**Exercise goal**: Retype only the lines running from the beginning of the entries below to the line with "vydezinfikujte.", both included. Do not include pictures.

**Extracted page text data**:
########

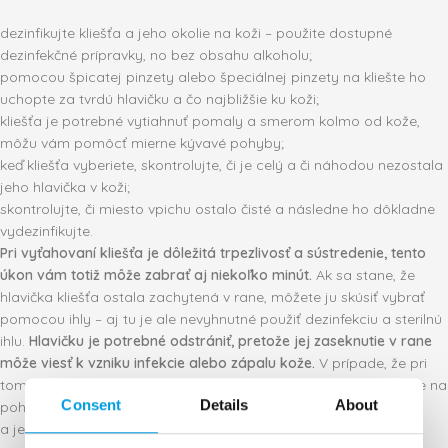
dezinfikujte kliešťa a jeho okolie na koži – použite dostupné
dezinfekčné prípravky, no bez obsahu alkoholu;
pomocou špicatej pinzety alebo špeciálnej pinzety na kliešte ho
uchopte za tvrdú hlavičku a čo najbližšie ku koži;
kliešťa je potrebné vytiahnuť pomaly a smerom kolmo od kože,
môžu vám pomôcť mierne kývavé pohyby;
keď kliešťa vyberiete, skontrolujte, či je celý a či náhodou nezostala
jeho hlavička v koži;
skontrolujte, či miesto vpichu ostalo čisté a následne ho dôkladne
vydezinfikujte.
Pri vyťahovaní kliešťa je dôležitá trpezlivosť a sústredenie, tento
úkon vám totiž môže zabrať aj niekoľko minút.
Ak sa stane, že
hlavička kliešťa ostala zachytená v rane, môžete ju skúsiť vybrať
pomocou ihly – aj tu je ale nevyhnutné použiť dezinfekciu a sterilnú
ihlu.
Hlavičku je potrebné odstrániť, pretože jej zaseknutie v rane
môže viesť k vzniku infekcie alebo zápalu kože.
V prípade, že pri
tomto úkone pociťujete neistotu, vyhľadajte lekára alebo zájdite na
Consent
Details
About
pohotovosť. Lekár či sestrička vám kliešťa vyberú rýchlo
a jednoducho.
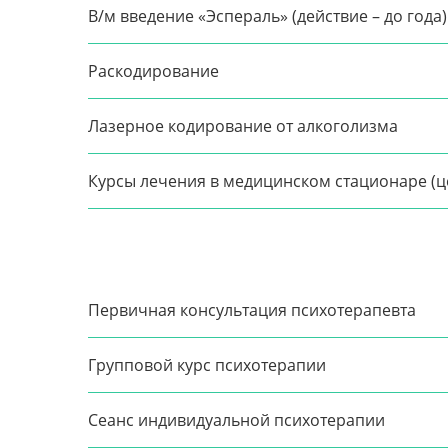
В/м введение «Эспераль» (действие – до года)
Раскодирование
Лазерное кодирование от алкоголизма
Курсы лечения в медицинском стационаре (ц
Первичная консультация психотерапевта
Групповой курс психотерапии
Сеанс индивидуальной психотерапии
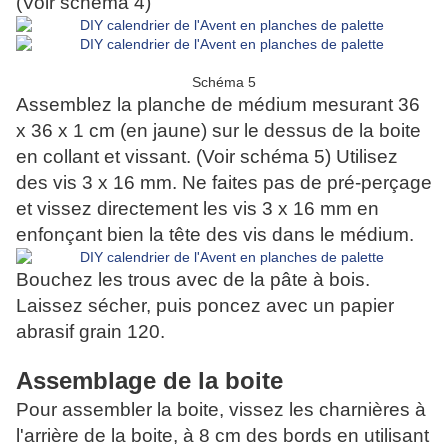
(Voir schéma 4)
Schéma 5
Assemblez la planche de médium mesurant 36
x 36 x 1 cm (en jaune) sur le dessus de la boite
en collant et vissant. (Voir schéma 5) Utilisez
des vis 3 x 16 mm. Ne faites pas de pré-perçage
et vissez directement les vis 3 x 16 mm en
enfonçant bien la tête des vis dans le médium.
Bouchez les trous avec de la pâte à bois.
Laissez sécher, puis poncez avec un papier
abrasif grain 120.
Assemblage de la boite
Pour assembler la boite, vissez les charnières à
l'arrière de la boite, à 8 cm des bords en utilisant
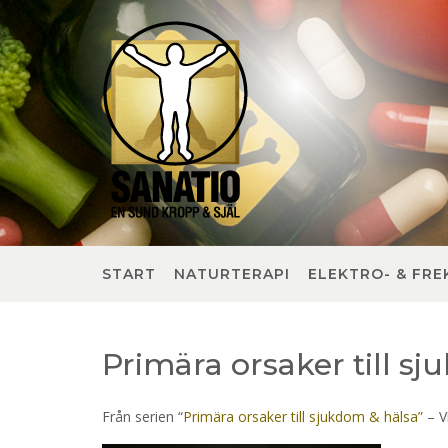
Skip
to
content
START
NATURTERAPI
ELEKTRO- & FRE
Primära orsaker till sj
Från serien “
Primära orsaker till sjukdom & hälsa”
– V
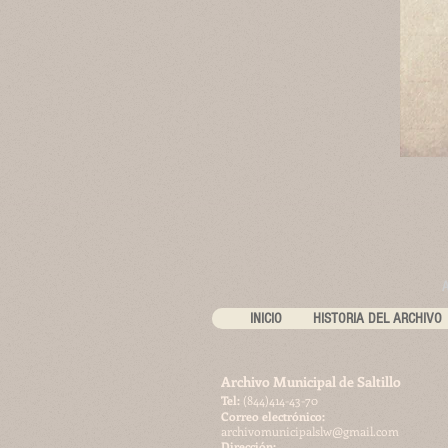
INICIO
HISTORIA DEL ARCHIVO
Archivo Municipal de Saltillo
​Tel:
(844)414-43-70
Correo electrónico:
archivomunicipalslw@gmail.com
Dirección:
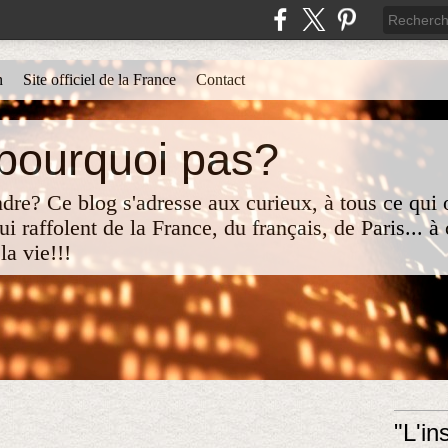
n
Site officiel de la France
Contact
 pourquoi pas?
re? Ce blog s'adresse aux curieux, à tous ce qui o
i raffolent de la France, du français, de Paris... à
la vie!!!
"L'i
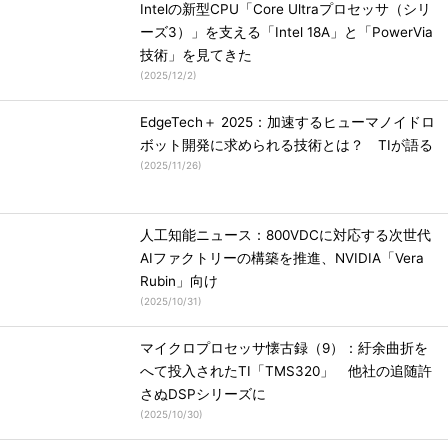
Intelの新型CPU「Core Ultraプロセッサ（シリ
ーズ3）」を支える「Intel 18A」と「PowerVia
技術」を見てきた
(
2025/12/2
)
EdgeTech＋ 2025：加速するヒューマノイドロ
ボット開発に求められる技術とは？ TIが語る
(
2025/11/26
)
人工知能ニュース：800VDCに対応する次世代
AIファクトリーの構築を推進、NVIDIA「Vera
Rubin」向け
(
2025/10/31
)
マイクロプロセッサ懐古録（9）：紆余曲折を
へて投入されたTI「TMS320」 他社の追随許
さぬDSPシリーズに
(
2025/10/30
)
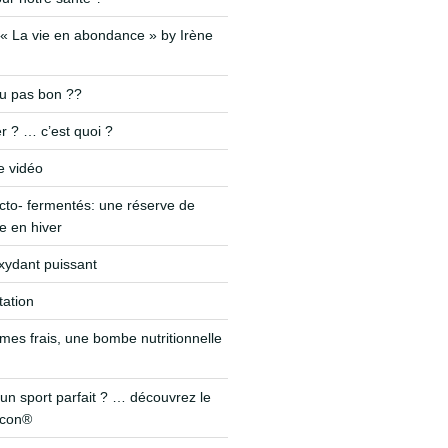
« La vie en abondance » by Irène
ou pas bon ??
r ? … c’est quoi ?
e vidéo
cto- fermentés: une réserve de
 en hiver
-oxydant puissant
tation
mes frais, une bombe nutritionnelle
un sport parfait ? … découvrez le
icon®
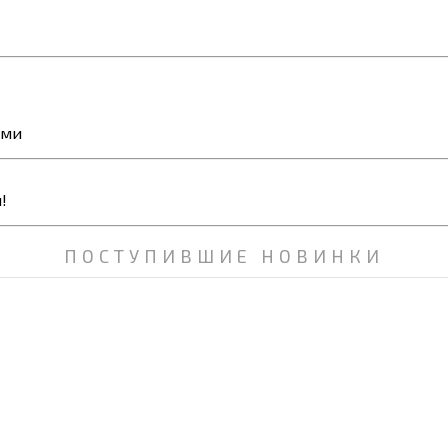
ями
ПОСТУПИВШИЕ НОВИНКИ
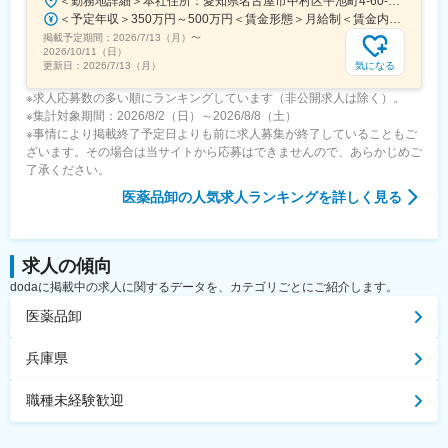
＜勤務地詳細＞本社住所：愛知県名古屋市中村区平池町4-60-12 グローバルゲート27F受動喫煙対策：敷地内喫煙可能場所あり変更の範囲：無
＜予定年収＞350万円～500万円＜賃金形態＞月給制＜賃金内訳＞月額（基本給）：250,000円～357,000円＜月給＞250,000円～357,000円＜昇給有無＞有＜残業手当＞有＜給与補足＞昇給：年１回（３月）賞与：年２回（6月、12月）※経験、スキルに応じて相談のうえ決定いたします※残業手当は別途支給30歳年収：350万円／月給25万円+賞与35歳年収：400万円／月給28.5万円+賞与賃金はあくまでも目安の金額であり、選考を通じて上下する可能性があります。月給(月額)は固定手当を含めた表記です。
掲載予定期間：
2026/7/13（月）
〜
2026/10/11（日）
気になる
更新日：
2026/7/13（月）
※求人応募数の多い順にランキングしています（非公開求人は除く）。
※集計対象期間：2026/8/2（日）～2026/8/8（土）
※事情により掲載終了予定日よりも前に求人募集が終了していることもご
ざいます。その場合は当サイトから応募はできませんので、あらかじめご
了承ください。
医薬品卸
の人気求人ランキングを詳しく見る
求人の傾向
dodaに掲載中の求人に関するデータを、カテゴリごとにご紹介します。
医薬品卸
兵庫県
職種未経験歓迎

########

**Your response**:
dezinfikujte kliešťa a jeho okolie na koži – použite dostupné
dezinfekčné prípravky, no bez obsahu alkoholu;
pomocou špicatej pinzety alebo špeciálnej pinzety na kliešte ho
uchopte za tvrdú hlavičku a čo najbližšie ku koži;
kliešťa je potrebné vytiahnuť pomaly a smerom kolmo od kože,
môžu vám pomôcť mierne kývavé pohyby;
keď kliešťa vyberiete, skontrolujte, či je celý a či náhodou nezostala
jeho hlavička v koži;
skontrolujte, či miesto vpichu ostalo čisté a následne ho dôkladne
vydezinfikujte.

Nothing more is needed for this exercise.